There was then a ten week interval until the Lincolnshire and Leicestershire Battalion of the 17th Infantry Brigade arrived in Harpenden together with the 2/2 North Midland Field Ambulance Detachment.  With the hospital closed temporarily some of the nurses transferred to other local hospitals: there were troops all over the county, and several hospitals had been set up for them.  Some nurses went to Wardown Park in Luton, one to Bricket House VAD hospital in St Albans, one to Boxmoor House at Hemel Hempstead, and a couple to the Federated Malay States Auxiliary hospital at Blackmore End.  Some volunteered for service further afield: one went to the Royal Herbert Hospital at Woolwich, two went to the London General Hospital at Chelsea, and after a spell there one was transferred to Malta.

Move to “Rosemary”

When the new troops arrived Mr Henry Tylston Hodgson, a Director of the Midland Railway, who lived at Welcombe in Southdown Road (undergoing conversion to flats, 2018), offered “Rosemary” in Milton Road to the Officer Commanding rent-free for use as a hospital. (Mr Hodgson  had built “Rosemary” in 1908, to the plans of his architect son, Victor, thinking that his wife might live there after his death, but this was not to be: she died in 1910, eight years before her husband.)  Although it was a smaller house than the Welcome it was much bigger than the Institute, and although they were only given three days’ notice, the ladies of the local Voluntary Aid detachment thoroughly cleaned the house, and installed the equipment which had been used at the Institute and with the support of many gifts and loans of furniture and equipment, had it fully prepared for the reception of the first patients on 21st October 1915.

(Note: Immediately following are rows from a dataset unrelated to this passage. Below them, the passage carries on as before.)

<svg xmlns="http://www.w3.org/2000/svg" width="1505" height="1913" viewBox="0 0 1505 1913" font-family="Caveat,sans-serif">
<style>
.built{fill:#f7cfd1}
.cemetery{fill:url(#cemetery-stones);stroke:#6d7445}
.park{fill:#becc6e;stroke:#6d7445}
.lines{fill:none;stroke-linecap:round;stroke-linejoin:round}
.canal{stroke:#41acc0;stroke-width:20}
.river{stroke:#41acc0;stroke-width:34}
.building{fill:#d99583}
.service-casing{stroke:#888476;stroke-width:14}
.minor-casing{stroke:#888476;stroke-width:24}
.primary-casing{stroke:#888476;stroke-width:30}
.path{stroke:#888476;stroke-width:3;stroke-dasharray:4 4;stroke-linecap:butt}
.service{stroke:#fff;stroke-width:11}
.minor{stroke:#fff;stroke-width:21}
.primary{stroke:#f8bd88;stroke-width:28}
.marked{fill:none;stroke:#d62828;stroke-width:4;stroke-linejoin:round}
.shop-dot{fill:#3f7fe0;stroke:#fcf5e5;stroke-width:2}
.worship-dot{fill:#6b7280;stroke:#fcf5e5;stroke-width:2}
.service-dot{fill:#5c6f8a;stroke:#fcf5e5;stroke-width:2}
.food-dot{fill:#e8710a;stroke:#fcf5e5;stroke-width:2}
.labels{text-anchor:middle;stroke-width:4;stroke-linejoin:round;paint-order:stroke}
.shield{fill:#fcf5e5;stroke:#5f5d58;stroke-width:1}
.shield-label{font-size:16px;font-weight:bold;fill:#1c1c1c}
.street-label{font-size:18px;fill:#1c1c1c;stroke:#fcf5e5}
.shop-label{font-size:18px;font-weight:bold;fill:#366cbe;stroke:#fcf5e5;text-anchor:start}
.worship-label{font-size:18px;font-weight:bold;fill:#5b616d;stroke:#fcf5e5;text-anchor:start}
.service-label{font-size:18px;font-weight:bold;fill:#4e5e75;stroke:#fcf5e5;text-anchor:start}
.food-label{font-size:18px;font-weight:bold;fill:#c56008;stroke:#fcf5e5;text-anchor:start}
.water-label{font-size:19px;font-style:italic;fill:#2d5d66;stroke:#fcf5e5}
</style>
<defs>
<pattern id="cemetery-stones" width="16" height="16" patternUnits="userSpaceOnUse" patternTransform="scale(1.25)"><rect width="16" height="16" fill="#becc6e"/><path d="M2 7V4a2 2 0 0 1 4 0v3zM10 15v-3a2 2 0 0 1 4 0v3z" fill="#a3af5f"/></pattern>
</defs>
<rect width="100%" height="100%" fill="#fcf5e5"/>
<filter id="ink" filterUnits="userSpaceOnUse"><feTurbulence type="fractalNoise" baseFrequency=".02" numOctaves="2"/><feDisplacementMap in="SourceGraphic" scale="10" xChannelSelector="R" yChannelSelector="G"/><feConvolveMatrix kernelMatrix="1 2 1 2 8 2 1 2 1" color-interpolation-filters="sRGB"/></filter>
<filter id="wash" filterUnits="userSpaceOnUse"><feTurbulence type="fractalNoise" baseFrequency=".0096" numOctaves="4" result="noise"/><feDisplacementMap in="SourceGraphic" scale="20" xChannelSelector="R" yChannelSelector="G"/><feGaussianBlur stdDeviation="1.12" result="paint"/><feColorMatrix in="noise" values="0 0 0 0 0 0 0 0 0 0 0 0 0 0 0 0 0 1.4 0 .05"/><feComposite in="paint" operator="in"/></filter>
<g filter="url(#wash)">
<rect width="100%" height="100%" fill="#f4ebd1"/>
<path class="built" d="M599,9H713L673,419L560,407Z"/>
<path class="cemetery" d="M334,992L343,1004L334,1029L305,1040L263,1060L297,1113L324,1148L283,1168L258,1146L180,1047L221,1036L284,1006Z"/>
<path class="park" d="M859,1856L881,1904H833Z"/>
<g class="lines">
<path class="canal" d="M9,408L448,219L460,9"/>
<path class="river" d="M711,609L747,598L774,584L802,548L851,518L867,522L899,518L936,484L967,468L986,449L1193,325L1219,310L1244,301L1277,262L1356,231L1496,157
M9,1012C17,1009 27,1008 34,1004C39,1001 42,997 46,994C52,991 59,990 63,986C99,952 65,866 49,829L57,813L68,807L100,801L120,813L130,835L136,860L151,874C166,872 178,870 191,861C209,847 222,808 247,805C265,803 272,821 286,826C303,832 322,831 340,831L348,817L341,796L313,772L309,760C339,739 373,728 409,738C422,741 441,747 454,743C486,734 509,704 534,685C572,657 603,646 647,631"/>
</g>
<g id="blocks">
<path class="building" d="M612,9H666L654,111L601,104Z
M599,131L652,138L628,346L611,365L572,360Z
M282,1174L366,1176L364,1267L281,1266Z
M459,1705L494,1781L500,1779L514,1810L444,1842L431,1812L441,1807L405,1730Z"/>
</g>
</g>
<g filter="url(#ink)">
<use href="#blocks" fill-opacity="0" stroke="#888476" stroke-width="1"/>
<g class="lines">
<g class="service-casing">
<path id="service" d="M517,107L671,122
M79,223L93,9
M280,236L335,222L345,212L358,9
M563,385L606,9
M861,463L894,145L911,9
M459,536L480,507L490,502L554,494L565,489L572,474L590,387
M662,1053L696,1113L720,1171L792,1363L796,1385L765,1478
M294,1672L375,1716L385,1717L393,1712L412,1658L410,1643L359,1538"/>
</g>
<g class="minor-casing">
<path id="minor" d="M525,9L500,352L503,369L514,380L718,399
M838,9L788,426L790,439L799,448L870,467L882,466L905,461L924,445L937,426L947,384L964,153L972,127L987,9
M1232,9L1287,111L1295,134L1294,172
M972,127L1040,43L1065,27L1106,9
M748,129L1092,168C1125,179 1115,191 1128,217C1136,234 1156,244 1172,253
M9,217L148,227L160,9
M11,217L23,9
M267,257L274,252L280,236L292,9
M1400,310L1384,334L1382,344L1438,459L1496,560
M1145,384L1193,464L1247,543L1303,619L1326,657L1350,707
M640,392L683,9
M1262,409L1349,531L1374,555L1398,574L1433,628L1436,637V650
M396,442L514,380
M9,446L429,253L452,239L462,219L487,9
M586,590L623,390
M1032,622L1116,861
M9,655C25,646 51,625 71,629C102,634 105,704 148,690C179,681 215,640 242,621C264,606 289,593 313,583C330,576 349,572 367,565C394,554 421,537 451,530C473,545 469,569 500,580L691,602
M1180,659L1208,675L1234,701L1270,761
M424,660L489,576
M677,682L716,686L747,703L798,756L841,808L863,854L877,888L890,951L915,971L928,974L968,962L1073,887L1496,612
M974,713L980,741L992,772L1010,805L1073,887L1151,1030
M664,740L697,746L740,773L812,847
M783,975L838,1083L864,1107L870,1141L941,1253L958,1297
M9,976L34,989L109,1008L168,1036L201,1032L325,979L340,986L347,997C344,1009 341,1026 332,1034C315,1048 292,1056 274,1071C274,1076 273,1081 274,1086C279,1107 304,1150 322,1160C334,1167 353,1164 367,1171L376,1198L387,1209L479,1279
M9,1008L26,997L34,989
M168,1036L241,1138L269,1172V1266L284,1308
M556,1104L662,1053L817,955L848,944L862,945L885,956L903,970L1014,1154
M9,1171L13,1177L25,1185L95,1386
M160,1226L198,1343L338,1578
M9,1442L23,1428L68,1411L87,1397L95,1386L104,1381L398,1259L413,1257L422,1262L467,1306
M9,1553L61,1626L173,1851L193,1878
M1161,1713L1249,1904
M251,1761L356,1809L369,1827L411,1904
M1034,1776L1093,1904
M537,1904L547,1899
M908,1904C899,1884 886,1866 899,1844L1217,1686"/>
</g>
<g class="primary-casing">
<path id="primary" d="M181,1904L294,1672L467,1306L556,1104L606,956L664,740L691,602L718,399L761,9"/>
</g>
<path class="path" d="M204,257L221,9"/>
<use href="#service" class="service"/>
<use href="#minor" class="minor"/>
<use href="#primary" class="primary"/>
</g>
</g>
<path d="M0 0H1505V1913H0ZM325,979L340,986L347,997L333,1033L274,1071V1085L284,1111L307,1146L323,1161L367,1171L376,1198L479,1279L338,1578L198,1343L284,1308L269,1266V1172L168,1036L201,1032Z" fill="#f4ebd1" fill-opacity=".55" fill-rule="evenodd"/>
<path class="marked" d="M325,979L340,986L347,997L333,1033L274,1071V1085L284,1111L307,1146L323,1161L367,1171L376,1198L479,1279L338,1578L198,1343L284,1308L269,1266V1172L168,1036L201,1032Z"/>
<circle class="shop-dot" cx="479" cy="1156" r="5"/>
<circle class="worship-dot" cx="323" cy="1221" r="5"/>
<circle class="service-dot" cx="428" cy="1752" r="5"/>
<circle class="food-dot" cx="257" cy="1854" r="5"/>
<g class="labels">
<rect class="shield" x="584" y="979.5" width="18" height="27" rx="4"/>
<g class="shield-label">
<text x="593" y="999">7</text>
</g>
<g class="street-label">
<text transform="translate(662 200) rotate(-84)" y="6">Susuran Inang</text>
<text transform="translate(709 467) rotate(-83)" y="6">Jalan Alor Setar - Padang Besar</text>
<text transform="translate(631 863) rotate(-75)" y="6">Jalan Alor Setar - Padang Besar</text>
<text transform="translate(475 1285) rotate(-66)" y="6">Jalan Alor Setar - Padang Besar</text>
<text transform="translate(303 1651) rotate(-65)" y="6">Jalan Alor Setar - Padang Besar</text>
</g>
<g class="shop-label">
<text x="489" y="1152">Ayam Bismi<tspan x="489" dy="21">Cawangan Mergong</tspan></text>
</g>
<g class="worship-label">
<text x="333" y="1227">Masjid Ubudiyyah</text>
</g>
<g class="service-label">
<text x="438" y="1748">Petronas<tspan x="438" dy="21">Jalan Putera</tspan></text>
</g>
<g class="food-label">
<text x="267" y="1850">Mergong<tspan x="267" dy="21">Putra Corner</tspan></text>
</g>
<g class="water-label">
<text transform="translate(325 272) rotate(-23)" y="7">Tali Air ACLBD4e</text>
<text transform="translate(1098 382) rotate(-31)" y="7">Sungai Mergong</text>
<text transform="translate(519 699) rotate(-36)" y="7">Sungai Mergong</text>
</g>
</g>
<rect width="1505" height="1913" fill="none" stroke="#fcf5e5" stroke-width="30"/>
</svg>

See ‘Rosemary Hospital’ and ‘Report on Rosemary Hospital’ for further information.

Summary

The hospital was open in three periods:

  1. from August 1914 until August 1915: in tents at Hatching Green until October, Golf Clubhouse until February, the Institute until August.
  2. from October 1915 till May 1916 at “Rosemary”, Milton Road.
  3. from March 1917 till February 1919 at “Rosemary”, Milton Road

Comments about this page

  • The hospital at the Institute treated the injuries of Private Alexander Steel of  2nd/6th Battalion, S Staffs Regiment from Wednesbury (aged 43) who had been found unconscious following a mysterious accident on the Lower Luton Road near the Folly. He died some 24 hours later at The Institute Military hospital of a severe injury to the back of his skull, as reported in the Herts Advertiser of 17 April 1915.

    He had been billeted at Dorset Villa, Shakespeare Road (possibly no.12) with Mrs Collier. The inquest spread over two days, ending with verbal reprimand of the cabman who passed him twice without stopping.

    Alexander Steel was accorded a full military funeral. Capt Smith and Lieut Barratt led the cortege which formed in Milton Rd, marched via Station Rd to The Institute (now Friends Meeting House), and then along the High Street to the parish church – headed by the band and C Company, four abreast. His widow Sophia Steel and 2 of her 5 children were present for an emotional service, followed by burial in St Nicholas churchyard, with the sounding of the Last Post and a volley.

    It appears that this could be the funeral which features in photos of the Sherwood Foresters in Harpenden. (LHS archives: Newspaper cuttings vol.10, p.2/3).